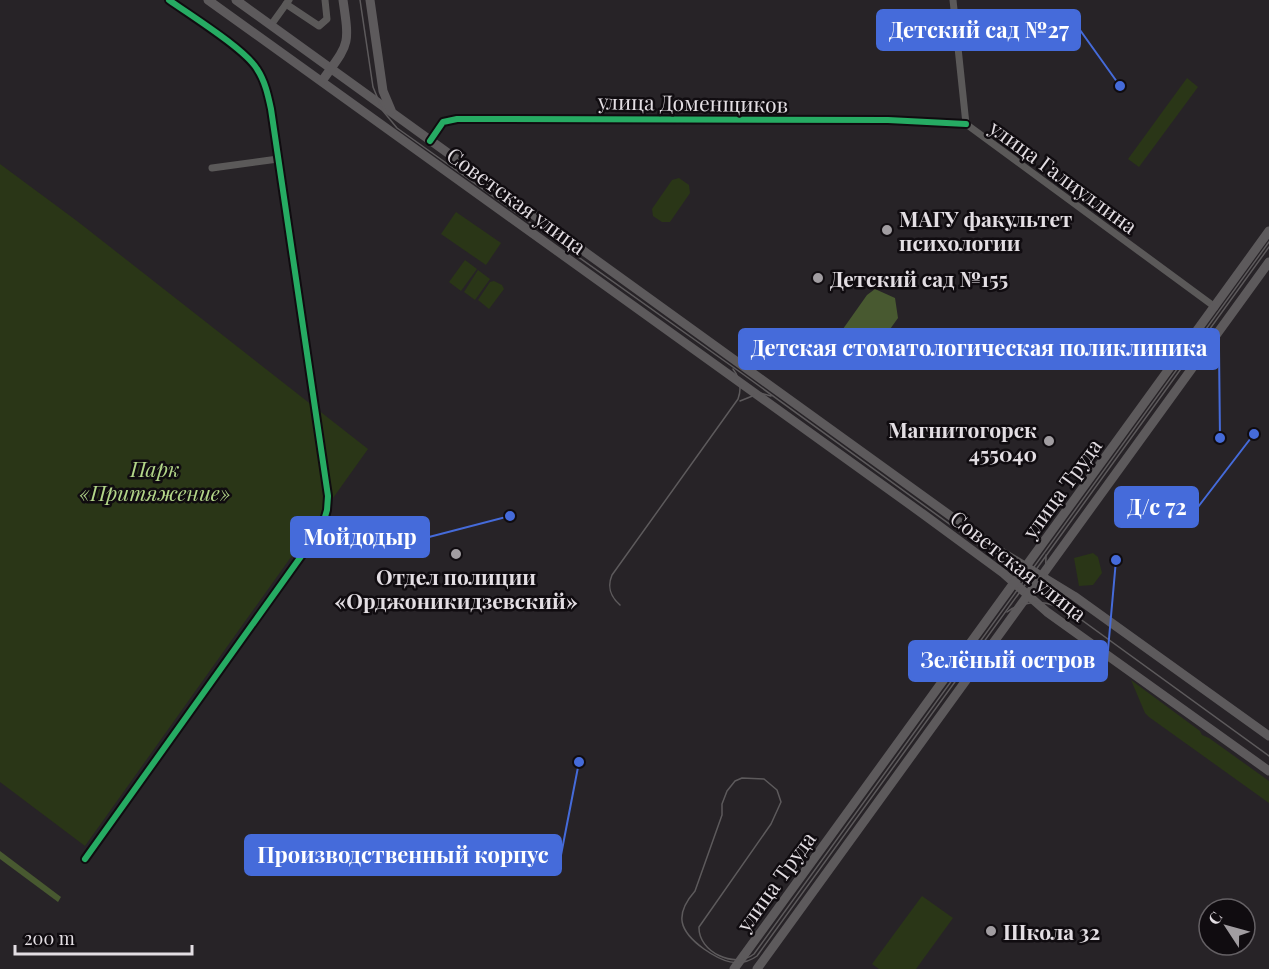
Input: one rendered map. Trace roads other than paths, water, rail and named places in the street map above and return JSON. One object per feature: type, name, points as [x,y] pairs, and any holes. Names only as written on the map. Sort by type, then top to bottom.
[{"type":"main road","name":"Советская улица","points":[[208,0],[923,514],[1014,583],[1057,620],[1269,771]]},
{"type":"main road","name":"Советская улица","points":[[236,0],[995,548],[1088,606],[1269,736]]},
{"type":"main road","points":[[322,81],[346,48],[348,40],[343,0]]},
{"type":"main road","points":[[370,0],[383,91],[392,112]]},
{"type":"main road","name":"улица Доменщиков","points":[[422,153],[430,141]]},
{"type":"main road","name":"улица Труда","points":[[734,969],[1269,231]]},
{"type":"main road","name":"улица Труда","points":[[757,969],[1269,262]]},
{"type":"main road","points":[[747,387],[755,375]]},
{"type":"street","points":[[85,859],[322,527],[327,510],[328,496],[271,109],[264,82],[256,67],[243,53],[169,0]]},
{"type":"street","points":[[271,25],[288,2],[319,26],[327,19],[325,0]]},
{"type":"street","name":"улица Галиуллина","points":[[954,0],[966,124],[1215,307]]},
{"type":"street","name":"улица Доменщиков","points":[[430,141],[443,122],[457,118],[888,120],[966,124]]},
{"type":"street","points":[[212,168],[278,159]]},
{"type":"tram line","points":[[360,0],[373,87],[383,111],[397,128],[740,372],[1269,756]]},
{"type":"tram line","points":[[1269,242],[754,954],[737,960],[719,956],[704,944],[699,927],[771,824],[781,802],[777,790],[764,779],[742,778],[735,781],[727,791],[722,804],[722,815],[695,891],[688,900],[682,915],[682,922],[689,936],[704,949],[723,960],[737,963],[757,956],[1269,247]]},
{"type":"tram line","points":[[620,605],[610,591],[612,575],[738,399],[740,383],[733,369]]},
{"type":"tram line","points":[[740,401],[760,393],[771,396]]},
{"type":"tram line","points":[[1046,555],[1046,583],[1052,599]]},
{"type":"tram line","points":[[1007,612],[1030,603],[1055,606]]},
{"type":"place","name":"Детский сад №27","points":[[1120,86]]},
{"type":"place","name":"МАГУ факультет психологии","points":[[887,230]]},
{"type":"place","name":"Детский сад №155","points":[[818,278]]},
{"type":"place","name":"Д/с 72","points":[[1254,434]]},
{"type":"place","name":"Детская стоматологическая поликлиника","points":[[1220,438]]},
{"type":"place","name":"Магнитогорск 455040","points":[[1049,441]]},
{"type":"place","name":"Мойдодыр","points":[[510,516]]},
{"type":"place","name":"Отдел полиции «Орджоникидзевский»","points":[[456,554]]},
{"type":"place","name":"Зелёный остров","points":[[1116,560]]},
{"type":"place","name":"Производственный корпус","points":[[579,762]]},
{"type":"place","name":"Школа 32","points":[[991,931]]},
{"type":"park label","name":"Парк «Притяжение»","points":[[155,480]]}]
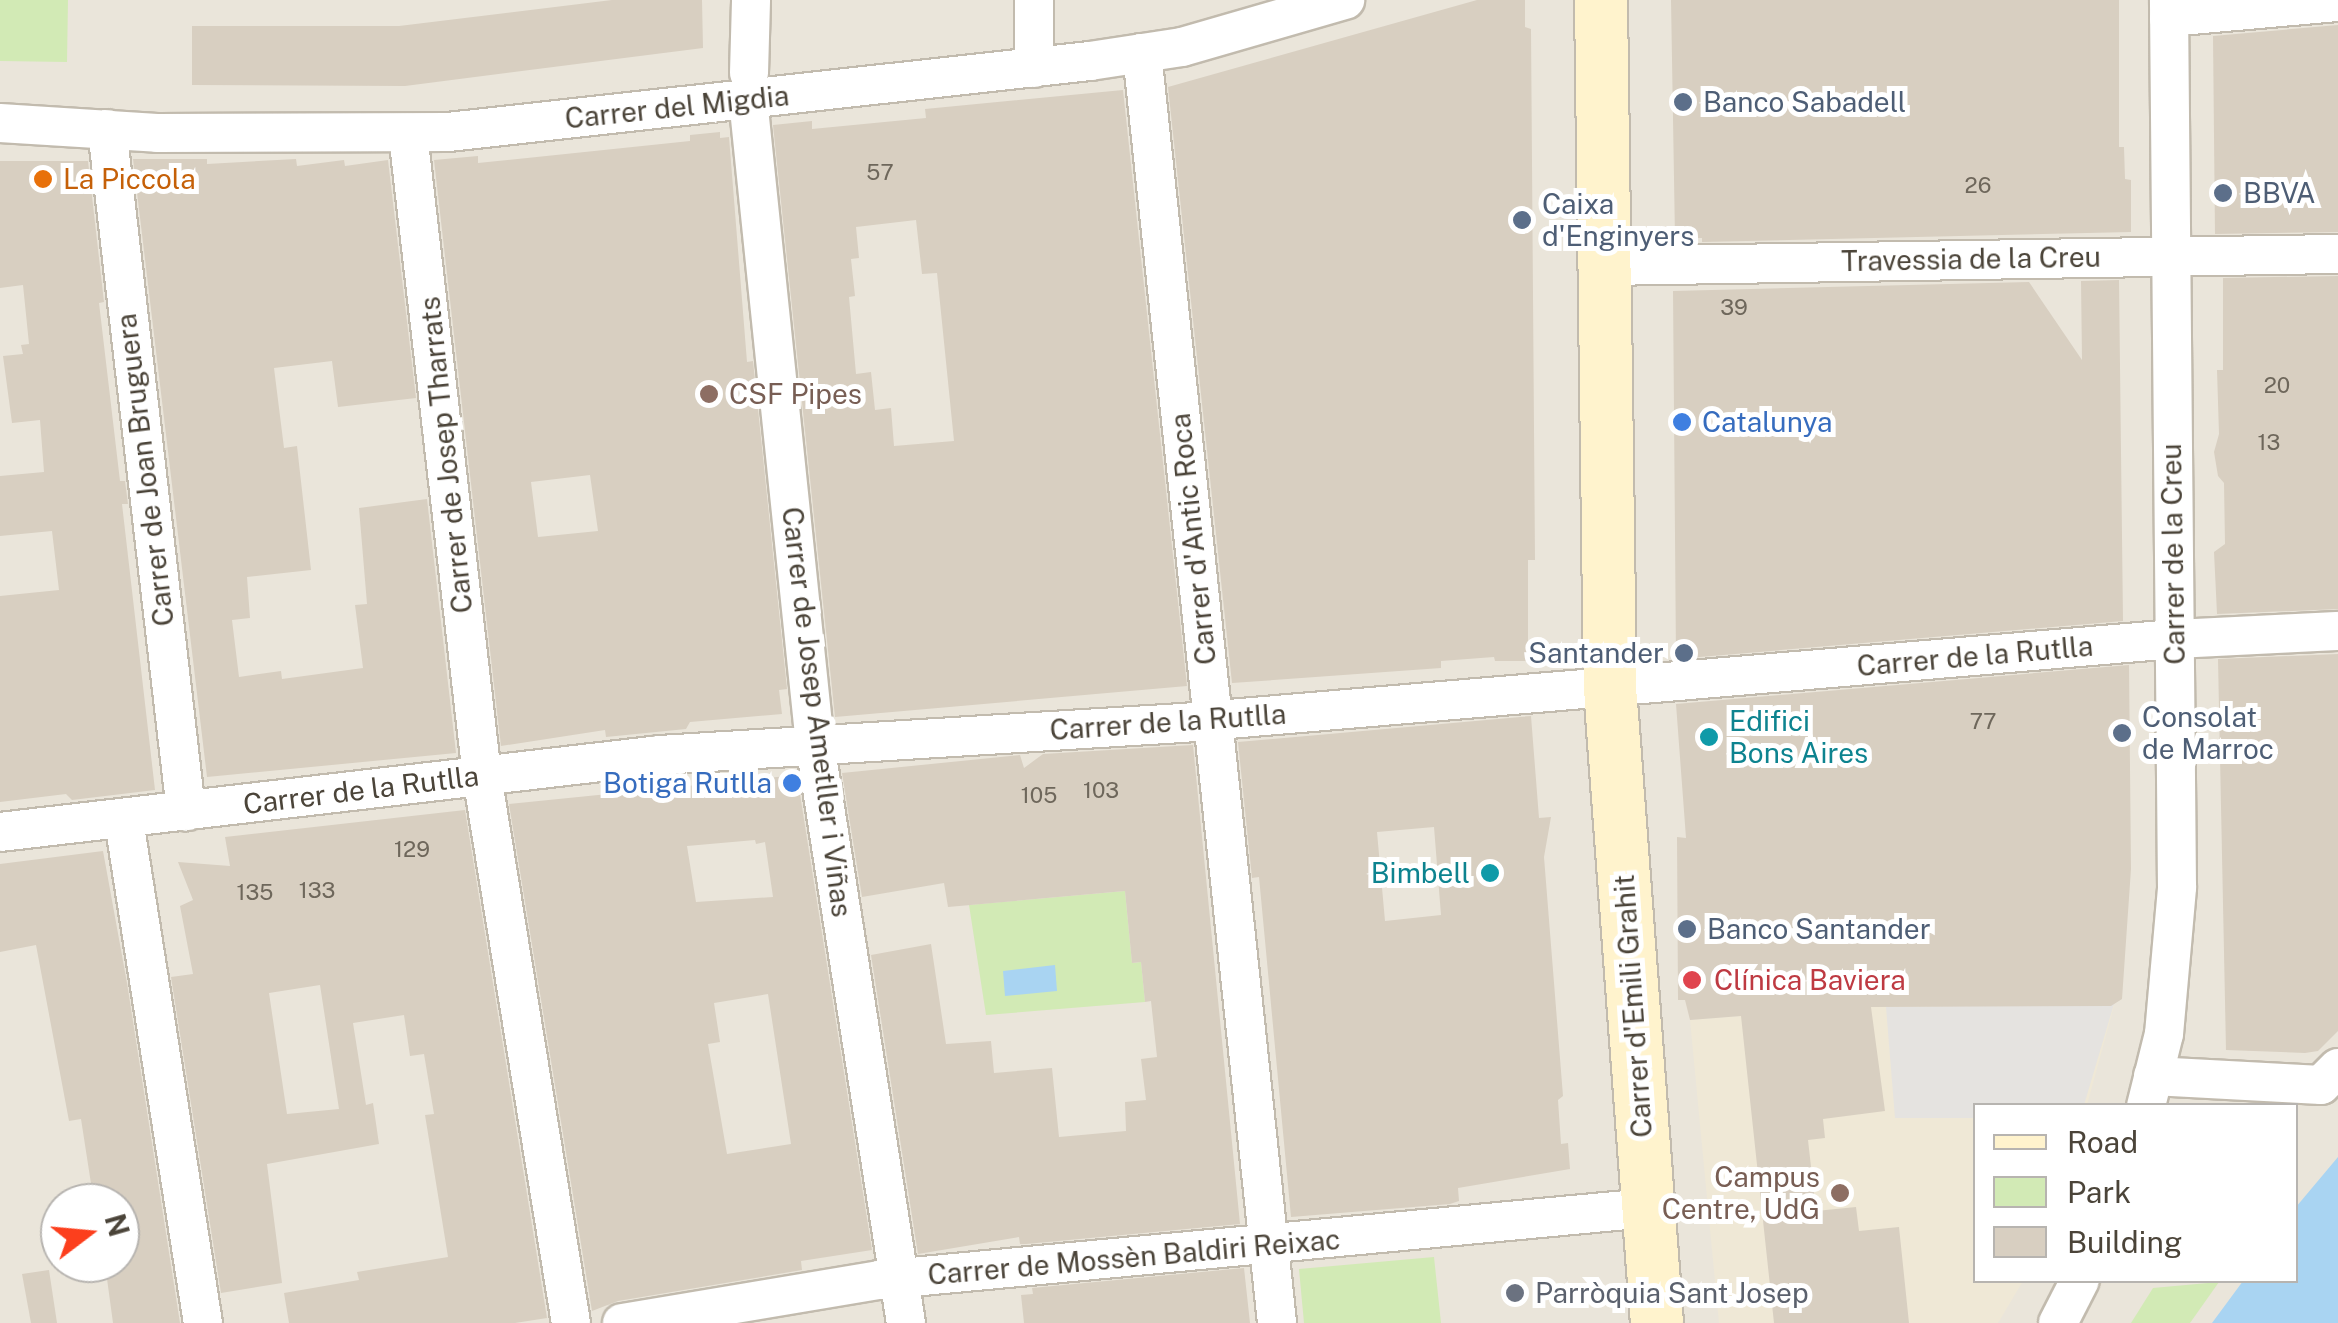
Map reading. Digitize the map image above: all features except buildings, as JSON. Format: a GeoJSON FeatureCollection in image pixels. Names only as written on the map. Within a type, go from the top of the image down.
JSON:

------------------------------------

* [TO DO]
Copy out the entries above in full and exactly, skipping every picture.

* [RESPONSE AREA]
Input: one rendered map. Trace roads other than paths, water, rail and named places in the street map above and return JSON. One object per feature: type, name, points as [x,y] pairs, and any holes. Names only as written on the map. Sort by type, then top to bottom.
[{"type":"main road","name":"Советская улица","points":[[208,0],[923,514],[1014,583],[1057,620],[1269,771]]},
{"type":"main road","name":"Советская улица","points":[[236,0],[995,548],[1088,606],[1269,736]]},
{"type":"main road","points":[[322,81],[346,48],[348,40],[343,0]]},
{"type":"main road","points":[[370,0],[383,91],[392,112]]},
{"type":"main road","name":"улица Доменщиков","points":[[422,153],[430,141]]},
{"type":"main road","name":"улица Труда","points":[[734,969],[1269,231]]},
{"type":"main road","name":"улица Труда","points":[[757,969],[1269,262]]},
{"type":"main road","points":[[747,387],[755,375]]},
{"type":"street","points":[[85,859],[322,527],[327,510],[328,496],[271,109],[264,82],[256,67],[243,53],[169,0]]},
{"type":"street","points":[[271,25],[288,2],[319,26],[327,19],[325,0]]},
{"type":"street","name":"улица Галиуллина","points":[[954,0],[966,124],[1215,307]]},
{"type":"street","name":"улица Доменщиков","points":[[430,141],[443,122],[457,118],[888,120],[966,124]]},
{"type":"street","points":[[212,168],[278,159]]},
{"type":"tram line","points":[[360,0],[373,87],[383,111],[397,128],[740,372],[1269,756]]},
{"type":"tram line","points":[[1269,242],[754,954],[737,960],[719,956],[704,944],[699,927],[771,824],[781,802],[777,790],[764,779],[742,778],[735,781],[727,791],[722,804],[722,815],[695,891],[688,900],[682,915],[682,922],[689,936],[704,949],[723,960],[737,963],[757,956],[1269,247]]},
{"type":"tram line","points":[[620,605],[610,591],[612,575],[738,399],[740,383],[733,369]]},
{"type":"tram line","points":[[740,401],[760,393],[771,396]]},
{"type":"tram line","points":[[1046,555],[1046,583],[1052,599]]},
{"type":"tram line","points":[[1007,612],[1030,603],[1055,606]]},
{"type":"place","name":"Детский сад №27","points":[[1120,86]]},
{"type":"place","name":"МАГУ факультет психологии","points":[[887,230]]},
{"type":"place","name":"Детский сад №155","points":[[818,278]]},
{"type":"place","name":"Д/с 72","points":[[1254,434]]},
{"type":"place","name":"Детская стоматологическая поликлиника","points":[[1220,438]]},
{"type":"place","name":"Магнитогорск 455040","points":[[1049,441]]},
{"type":"place","name":"Мойдодыр","points":[[510,516]]},
{"type":"place","name":"Отдел полиции «Орджоникидзевский»","points":[[456,554]]},
{"type":"place","name":"Зелёный остров","points":[[1116,560]]},
{"type":"place","name":"Производственный корпус","points":[[579,762]]},
{"type":"place","name":"Школа 32","points":[[991,931]]},
{"type":"park label","name":"Парк «Притяжение»","points":[[155,480]]}]
Map reading. Digitize the map image above: all features except buildings, as JSON. Format: a GeoJSON FeatureCollection in image pixels. Names only as written on the map. Within a type, go from the top of the image down.
JSON:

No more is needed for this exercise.